You can get away with referencing the data through (mutable and reusable) pointer objects that reference memory mapped areas yet provide a relatively comfortable higher level interface. This gets rid of object churn while keeping a relatively sane interface.
Can you give an example how to do that? I've only seen IO and parsing libraries that copy around byte arrays, but you can't cast byte arrays to arbitrary objects, which means you usually have to manipulate the bytes directly (unless you're lucky to work with only strings). At that point I imagine it would be far easier to just use C++ or Rust.

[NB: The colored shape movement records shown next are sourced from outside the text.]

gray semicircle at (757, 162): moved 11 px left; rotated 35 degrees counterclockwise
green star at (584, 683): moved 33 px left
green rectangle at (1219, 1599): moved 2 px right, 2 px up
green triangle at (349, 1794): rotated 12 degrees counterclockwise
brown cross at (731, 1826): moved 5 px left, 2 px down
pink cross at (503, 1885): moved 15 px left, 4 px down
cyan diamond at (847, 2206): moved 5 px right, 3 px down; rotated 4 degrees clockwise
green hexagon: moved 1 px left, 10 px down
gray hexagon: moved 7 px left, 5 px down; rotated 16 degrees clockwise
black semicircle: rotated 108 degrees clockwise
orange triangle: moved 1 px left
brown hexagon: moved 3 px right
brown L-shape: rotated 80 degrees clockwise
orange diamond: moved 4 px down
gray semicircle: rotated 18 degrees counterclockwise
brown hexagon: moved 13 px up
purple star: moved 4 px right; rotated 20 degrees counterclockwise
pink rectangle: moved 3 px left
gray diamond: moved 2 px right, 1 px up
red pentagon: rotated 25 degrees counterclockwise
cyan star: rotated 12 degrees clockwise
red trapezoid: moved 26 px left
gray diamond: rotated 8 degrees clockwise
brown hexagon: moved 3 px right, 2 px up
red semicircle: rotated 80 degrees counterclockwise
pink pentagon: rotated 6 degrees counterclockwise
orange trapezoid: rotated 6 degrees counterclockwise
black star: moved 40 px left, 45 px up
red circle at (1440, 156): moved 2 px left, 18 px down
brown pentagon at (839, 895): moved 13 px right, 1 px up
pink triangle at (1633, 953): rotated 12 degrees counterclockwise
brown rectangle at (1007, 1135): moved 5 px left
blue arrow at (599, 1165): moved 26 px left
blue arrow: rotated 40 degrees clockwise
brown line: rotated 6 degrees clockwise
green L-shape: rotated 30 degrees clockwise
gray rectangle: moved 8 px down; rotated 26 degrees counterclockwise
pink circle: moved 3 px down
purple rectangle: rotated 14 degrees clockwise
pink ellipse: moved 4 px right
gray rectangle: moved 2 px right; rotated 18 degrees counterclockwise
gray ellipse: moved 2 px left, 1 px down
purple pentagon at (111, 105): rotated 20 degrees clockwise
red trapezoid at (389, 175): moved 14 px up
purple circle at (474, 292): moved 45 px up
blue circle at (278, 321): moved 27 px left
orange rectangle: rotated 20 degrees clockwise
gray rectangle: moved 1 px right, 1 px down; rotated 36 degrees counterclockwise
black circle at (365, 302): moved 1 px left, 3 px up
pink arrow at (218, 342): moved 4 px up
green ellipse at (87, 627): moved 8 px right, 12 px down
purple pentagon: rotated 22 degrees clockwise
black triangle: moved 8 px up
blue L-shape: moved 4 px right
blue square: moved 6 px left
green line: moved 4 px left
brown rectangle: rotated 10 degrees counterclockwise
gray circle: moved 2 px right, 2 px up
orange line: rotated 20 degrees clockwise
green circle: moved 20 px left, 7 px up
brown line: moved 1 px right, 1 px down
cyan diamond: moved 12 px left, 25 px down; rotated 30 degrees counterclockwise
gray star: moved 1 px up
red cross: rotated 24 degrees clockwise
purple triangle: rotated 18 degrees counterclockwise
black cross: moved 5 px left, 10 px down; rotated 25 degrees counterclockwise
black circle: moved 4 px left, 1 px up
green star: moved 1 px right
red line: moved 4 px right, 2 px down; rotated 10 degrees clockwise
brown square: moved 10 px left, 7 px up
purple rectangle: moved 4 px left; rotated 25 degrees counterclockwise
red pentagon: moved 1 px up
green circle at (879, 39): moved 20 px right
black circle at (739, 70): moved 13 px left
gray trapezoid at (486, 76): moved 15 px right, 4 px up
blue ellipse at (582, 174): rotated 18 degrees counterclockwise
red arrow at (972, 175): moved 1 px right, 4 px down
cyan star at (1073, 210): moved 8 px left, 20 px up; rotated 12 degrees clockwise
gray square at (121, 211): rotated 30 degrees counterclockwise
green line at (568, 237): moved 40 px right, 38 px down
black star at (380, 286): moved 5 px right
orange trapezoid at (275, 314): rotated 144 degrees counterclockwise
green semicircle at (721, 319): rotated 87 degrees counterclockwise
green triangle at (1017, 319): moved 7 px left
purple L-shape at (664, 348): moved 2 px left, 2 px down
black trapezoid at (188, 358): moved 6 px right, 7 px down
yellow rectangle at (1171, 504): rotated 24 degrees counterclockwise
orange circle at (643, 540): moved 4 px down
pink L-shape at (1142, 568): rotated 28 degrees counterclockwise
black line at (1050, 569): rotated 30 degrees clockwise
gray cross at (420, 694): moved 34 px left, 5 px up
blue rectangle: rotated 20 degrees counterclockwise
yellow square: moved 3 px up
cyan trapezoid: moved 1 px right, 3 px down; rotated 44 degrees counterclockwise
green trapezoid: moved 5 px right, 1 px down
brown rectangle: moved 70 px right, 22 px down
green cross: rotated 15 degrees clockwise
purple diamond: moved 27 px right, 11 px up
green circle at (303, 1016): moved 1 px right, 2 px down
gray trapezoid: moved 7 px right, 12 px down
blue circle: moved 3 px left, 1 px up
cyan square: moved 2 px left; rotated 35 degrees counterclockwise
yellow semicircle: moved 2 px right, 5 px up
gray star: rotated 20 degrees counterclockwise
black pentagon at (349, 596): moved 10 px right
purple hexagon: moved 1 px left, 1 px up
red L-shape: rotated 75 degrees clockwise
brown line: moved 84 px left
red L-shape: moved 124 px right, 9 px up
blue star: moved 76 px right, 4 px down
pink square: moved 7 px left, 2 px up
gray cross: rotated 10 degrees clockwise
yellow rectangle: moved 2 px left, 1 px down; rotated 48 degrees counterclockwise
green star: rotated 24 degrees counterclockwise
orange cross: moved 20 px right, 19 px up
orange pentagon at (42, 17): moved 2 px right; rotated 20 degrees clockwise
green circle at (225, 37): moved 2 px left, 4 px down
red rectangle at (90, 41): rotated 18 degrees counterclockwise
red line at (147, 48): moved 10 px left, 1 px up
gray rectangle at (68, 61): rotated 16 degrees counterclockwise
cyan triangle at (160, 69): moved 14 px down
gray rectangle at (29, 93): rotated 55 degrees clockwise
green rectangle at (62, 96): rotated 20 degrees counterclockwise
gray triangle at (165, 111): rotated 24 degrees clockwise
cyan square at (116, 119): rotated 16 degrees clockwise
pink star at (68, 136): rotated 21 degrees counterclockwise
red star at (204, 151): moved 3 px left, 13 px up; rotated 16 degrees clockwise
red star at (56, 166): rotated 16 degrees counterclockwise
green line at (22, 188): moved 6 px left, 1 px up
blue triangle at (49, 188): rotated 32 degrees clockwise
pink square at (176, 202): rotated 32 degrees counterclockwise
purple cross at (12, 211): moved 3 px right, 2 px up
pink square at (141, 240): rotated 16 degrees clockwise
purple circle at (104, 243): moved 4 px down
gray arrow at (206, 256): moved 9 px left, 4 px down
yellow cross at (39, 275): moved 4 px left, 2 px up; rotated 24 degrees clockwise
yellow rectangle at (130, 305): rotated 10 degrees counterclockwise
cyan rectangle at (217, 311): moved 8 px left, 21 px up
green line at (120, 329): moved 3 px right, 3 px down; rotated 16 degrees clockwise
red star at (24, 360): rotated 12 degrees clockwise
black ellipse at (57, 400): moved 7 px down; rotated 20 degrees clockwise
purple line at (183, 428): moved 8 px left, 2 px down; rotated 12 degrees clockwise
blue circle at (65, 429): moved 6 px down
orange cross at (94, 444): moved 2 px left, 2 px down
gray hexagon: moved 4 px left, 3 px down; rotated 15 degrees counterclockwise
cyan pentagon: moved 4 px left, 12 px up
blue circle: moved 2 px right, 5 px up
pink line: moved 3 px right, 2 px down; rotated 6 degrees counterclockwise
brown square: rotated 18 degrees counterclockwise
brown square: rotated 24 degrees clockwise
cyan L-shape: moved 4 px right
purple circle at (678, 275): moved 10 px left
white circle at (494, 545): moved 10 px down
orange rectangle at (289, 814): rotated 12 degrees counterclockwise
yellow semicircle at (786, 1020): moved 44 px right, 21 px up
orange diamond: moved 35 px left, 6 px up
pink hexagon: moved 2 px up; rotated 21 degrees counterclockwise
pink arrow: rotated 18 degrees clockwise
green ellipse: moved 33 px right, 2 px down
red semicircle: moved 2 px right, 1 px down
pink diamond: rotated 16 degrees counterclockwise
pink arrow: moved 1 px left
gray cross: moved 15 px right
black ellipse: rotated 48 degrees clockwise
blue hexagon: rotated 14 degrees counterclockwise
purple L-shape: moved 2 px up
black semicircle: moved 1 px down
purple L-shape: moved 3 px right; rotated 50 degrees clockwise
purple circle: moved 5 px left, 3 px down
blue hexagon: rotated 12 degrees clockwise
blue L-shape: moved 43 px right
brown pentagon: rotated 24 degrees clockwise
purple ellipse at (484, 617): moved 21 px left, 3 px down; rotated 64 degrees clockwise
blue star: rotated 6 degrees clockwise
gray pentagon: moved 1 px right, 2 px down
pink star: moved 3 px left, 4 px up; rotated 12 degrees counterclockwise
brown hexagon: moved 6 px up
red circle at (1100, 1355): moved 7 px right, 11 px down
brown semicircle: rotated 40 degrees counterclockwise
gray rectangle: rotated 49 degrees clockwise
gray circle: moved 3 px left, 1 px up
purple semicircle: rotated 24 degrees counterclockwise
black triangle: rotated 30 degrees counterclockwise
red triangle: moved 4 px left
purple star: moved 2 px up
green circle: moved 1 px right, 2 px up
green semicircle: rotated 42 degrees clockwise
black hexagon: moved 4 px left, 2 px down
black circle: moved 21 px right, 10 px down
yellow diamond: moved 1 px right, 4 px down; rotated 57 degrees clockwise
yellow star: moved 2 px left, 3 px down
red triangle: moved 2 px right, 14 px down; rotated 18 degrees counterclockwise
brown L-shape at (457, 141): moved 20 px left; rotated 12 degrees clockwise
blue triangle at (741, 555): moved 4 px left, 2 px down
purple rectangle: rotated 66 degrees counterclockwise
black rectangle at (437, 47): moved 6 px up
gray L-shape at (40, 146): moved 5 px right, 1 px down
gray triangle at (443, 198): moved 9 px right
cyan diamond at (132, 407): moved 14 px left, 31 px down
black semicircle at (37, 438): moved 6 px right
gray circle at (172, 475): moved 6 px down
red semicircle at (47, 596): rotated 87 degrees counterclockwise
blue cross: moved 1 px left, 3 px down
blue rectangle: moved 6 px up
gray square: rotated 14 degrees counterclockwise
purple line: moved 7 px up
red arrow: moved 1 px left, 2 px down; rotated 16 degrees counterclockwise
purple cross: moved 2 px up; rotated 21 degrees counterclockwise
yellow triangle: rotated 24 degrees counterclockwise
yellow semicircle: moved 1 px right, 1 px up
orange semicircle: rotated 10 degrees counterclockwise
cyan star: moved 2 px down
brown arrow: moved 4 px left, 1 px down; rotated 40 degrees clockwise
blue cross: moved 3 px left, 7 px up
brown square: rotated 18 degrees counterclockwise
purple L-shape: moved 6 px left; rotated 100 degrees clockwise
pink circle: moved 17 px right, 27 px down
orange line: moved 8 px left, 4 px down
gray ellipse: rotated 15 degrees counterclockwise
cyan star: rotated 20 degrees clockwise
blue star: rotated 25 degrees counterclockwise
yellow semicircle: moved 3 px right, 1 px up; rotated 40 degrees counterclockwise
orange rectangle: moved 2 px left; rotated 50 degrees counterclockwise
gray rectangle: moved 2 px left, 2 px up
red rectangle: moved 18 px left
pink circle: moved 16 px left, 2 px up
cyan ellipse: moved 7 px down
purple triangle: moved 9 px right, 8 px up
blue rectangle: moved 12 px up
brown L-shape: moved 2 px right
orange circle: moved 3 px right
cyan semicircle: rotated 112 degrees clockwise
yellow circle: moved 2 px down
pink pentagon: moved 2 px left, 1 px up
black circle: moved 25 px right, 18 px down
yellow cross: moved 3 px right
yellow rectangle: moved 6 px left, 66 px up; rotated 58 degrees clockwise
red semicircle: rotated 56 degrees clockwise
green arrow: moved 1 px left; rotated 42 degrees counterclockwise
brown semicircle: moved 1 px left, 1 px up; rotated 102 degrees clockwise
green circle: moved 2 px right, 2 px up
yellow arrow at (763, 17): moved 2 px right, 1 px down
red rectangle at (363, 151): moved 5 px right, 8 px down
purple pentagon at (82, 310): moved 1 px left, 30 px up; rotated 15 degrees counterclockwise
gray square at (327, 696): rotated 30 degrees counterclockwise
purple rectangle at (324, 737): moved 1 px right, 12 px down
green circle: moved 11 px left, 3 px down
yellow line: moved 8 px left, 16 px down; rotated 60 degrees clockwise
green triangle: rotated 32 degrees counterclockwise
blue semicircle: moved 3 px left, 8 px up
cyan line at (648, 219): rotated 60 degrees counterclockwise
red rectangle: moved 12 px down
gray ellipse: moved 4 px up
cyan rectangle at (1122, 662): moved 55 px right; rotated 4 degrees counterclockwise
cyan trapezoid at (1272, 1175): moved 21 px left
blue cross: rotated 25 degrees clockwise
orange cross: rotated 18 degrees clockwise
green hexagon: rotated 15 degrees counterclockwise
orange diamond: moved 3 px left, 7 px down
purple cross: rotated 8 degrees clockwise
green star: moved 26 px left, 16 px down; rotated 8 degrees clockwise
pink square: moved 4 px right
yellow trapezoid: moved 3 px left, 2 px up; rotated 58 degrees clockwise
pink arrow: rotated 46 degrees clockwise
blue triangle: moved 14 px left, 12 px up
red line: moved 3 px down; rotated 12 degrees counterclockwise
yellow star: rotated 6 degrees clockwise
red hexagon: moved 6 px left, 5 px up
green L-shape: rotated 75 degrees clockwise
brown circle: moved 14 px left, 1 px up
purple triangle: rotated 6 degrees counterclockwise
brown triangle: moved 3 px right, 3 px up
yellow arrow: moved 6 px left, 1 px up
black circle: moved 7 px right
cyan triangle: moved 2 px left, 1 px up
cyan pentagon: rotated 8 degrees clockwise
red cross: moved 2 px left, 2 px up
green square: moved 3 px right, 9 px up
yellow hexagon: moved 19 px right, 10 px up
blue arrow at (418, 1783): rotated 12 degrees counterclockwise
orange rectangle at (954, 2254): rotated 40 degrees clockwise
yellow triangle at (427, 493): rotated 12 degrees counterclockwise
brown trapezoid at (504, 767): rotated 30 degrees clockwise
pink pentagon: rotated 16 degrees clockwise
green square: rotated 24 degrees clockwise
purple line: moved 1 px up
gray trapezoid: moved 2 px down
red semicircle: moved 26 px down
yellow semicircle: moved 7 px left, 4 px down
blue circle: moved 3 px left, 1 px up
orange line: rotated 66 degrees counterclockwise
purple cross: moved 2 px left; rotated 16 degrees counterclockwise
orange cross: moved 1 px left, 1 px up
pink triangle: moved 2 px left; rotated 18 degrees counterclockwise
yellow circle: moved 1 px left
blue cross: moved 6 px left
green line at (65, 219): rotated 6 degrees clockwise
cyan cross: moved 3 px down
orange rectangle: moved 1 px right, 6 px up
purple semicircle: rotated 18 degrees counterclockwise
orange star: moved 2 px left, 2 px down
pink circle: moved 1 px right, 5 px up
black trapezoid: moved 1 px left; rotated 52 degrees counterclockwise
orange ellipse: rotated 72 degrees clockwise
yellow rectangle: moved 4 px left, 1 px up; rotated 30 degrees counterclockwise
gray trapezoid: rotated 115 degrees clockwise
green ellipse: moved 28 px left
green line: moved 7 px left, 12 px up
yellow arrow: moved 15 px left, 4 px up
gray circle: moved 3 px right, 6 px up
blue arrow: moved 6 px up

Yeah this sort of work isn't Java's strong suite. A lot of it's sort of like programming old-school C with oven mitts. It'll get a bit better with the Foreign Memory API which is in the JEP pipe.
But a very bare bones example might look something like
class MdrLayout {
static final int FOO_OFFSET = 0;
static final int BAR_OFFSET = 4;
static final int BAZ_OFFSET = 12;
static final int ENTRY_SIZE = 13;
}
class MyDataRecord {
int idx = Integer.MIN_VALUE;
ByteBuffer buffer = null;
MyDataRecord() { }
void movePointer(ByteBuffer buffer, int idx) {
this.buffer = buffer;
this.idx = idx;
}
int foo() { return buffer.getInt(ENTRY_SIZE * idx + FOO_OFFSET); }
long bar() { return buffer.getLong(ENTRY_SIZE * idx + BAR_OFFSET); }
byte baz() { return buffer.get(ENTRY_SIZE * idx + BAZ_OFFSET); }
// may have operators like reset(), next() or skip() as well
}
If you do stuff like that, use a profiler and identify and fix your real performance bottlenecks. As opposed to applying premature optimization blindly. Same with GC tuning. This has gotten easier over the years. But there are still lots of tradeoffs here.
There are plenty of fast performing databases and other middleware written in Java. The JVM is a popular platform for that kind of thing for a good reason. Writing good software of course is a bit of a skill. Benchmarks like this are kind of pointless. Doing an expensive thing in a loop is slow. Well duh. Don't do that.